Eine Familie im Auto: Wer kann schon ahnen, dass dieses scheinbar harmlose Porträt ein tragisches Abbild von Elend und Hoffnungslosigkeit ist? Die obdachlose Familie, die die amerikanische Fotografin Mary Ellen Mark für das Life Magazin begleitete, ist schwer gezeichnet von Drogen und Alkohol. Zu viert leben und schlafen sie in ihrem Auto, das weder Fenster noch Motorhaube hat. Pitbull Runtley ist das einzige „Statussymbol“, das der Familie noch geblieben ist, sagt der Vater.

Als besorgniserregende Blicke in die Zukunft sind die Arbeiten des isländischen Fotografen Ragnar Axelsson zu verstehen. Als Chronist der Landschaft erzählt er in seinen Bildern Geschichten vom Leben und Überleben jener Menschen, die den Klimawandel aus nächster Nähe erfahren. Den Bewohnern der Arktis ein Gesicht zu geben, ihre Geschichten festzuhalten, ehe es zu spät ist – darin sieht Axelsson mittlerweile seine Hauptaufgabe.

Anhand von 40, teils ikonischen Fotografien aus dem Zeitraum 1912 bis 1997 aus der Fotosammlung des Ehepaars Karsten und Christiane Fricke erzählt Kuratorin Sarvenaz Ayooghi Geschichten, die uns verborgen geblieben wären und eine neue Perspektive eröffnen.
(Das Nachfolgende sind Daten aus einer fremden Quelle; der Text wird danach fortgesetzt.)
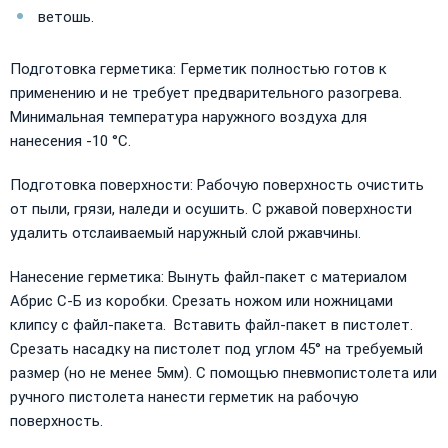
ветошь.
Подготовка герметика: Герметик полностью готов к
применению и не требует предварительного разогрева.
Минимальная температура наружного воздуха для
нанесения -10 °C.
Подготовка поверхности: Рабочую поверхность очистить
от пыли, грязи, наледи и осушить. С ржавой поверхности
удалить отслаиваемый наружный слой ржавчины.
Нанесение герметика: Вынуть файл-пакет с материалом
Абрис С-Б из коробки. Срезать ножом или ножницами
клипсу с файл-пакета. Вставить файл-пакет в пистолет.
Срезать насадку на пистолет под углом 45° на требуемый
размер (но не менее 5мм). С помощью пневмопистолета или
ручного пистолета нанести герметик на рабочую
поверхность.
Ein Bild sagt mehr als 1000 Worte, aber Worte können das Sehen verändern, es beeinflussen und eine Interpretation schlagartig umkehren. Was passierte hinter der Kamera? Was geschah mit dem Bild, nachdem es gemacht wurde? Es gibt ein Davor und ein Danach, eine Vielzahl von Momenten, die ein Foto zum Ausdruck bringt.

In der Ausstellung werden die Arbeiten von 26 Fotografinnen und Fotografen präsentiert, unter anderem von Ragnar Axelsson, Hermann Claasen, Rosemarie Clausen, Bruce Davidson, Bettina Flitner, Leonard Freed, Barbara Klemm, Volker Krämer, Robert Lebeck, Mary Ellen Mark, Stefan Moses, Hilmar Pabel, Engelbert Reineke, Franz Schensky, Toni Schneiders und Otto Steinert.